- **Records shown**:
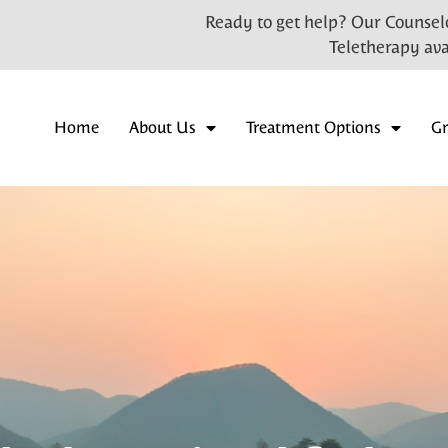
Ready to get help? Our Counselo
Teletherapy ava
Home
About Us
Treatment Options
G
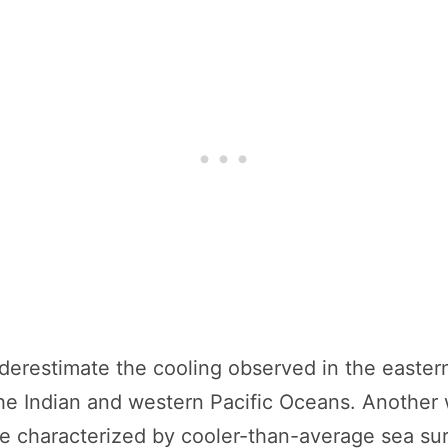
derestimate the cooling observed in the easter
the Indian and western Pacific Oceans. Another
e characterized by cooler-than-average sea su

---

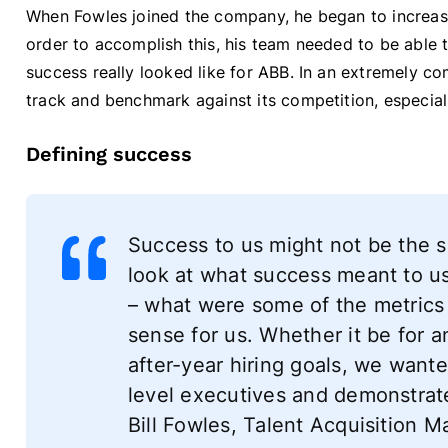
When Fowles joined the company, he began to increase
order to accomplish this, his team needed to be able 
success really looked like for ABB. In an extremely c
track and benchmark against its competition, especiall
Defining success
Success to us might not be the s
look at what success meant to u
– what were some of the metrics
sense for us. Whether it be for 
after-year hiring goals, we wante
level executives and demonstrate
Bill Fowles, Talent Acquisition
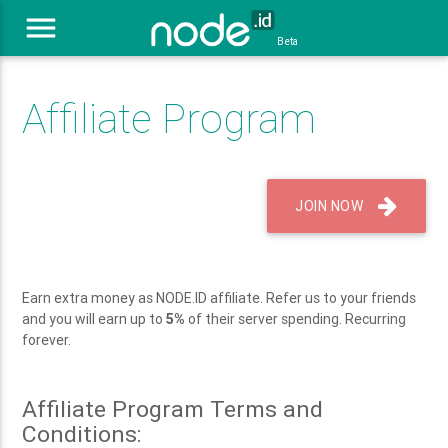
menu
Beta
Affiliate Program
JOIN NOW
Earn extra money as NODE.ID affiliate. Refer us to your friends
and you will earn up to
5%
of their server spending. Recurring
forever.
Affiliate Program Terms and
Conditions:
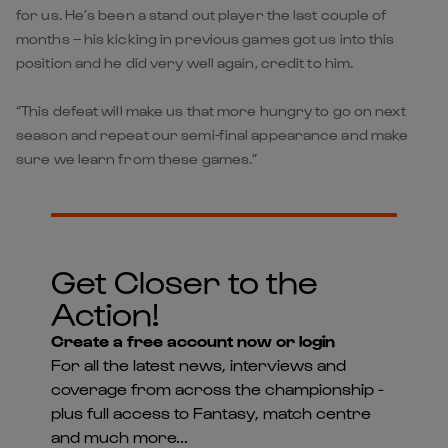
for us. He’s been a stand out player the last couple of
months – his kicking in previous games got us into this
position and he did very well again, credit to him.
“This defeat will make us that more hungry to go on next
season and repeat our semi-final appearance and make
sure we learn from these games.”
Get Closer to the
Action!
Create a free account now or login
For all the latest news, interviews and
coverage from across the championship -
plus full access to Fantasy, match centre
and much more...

- **Your assignment**: The lines above starting at the one that holds "Ready to get help? Our Counselo" and ending at the one that holds "e characterized by cooler-than-average sea su" are to be written out exactly, ends included, and no pictures are to be copied.

- **Final answer**:
Ready to get help? Our Counselo
Teletherapy ava
Home
About Us
Treatment Options
G
derestimate the cooling observed in the easter
the Indian and western Pacific Oceans. Another
e characterized by cooler-than-average sea su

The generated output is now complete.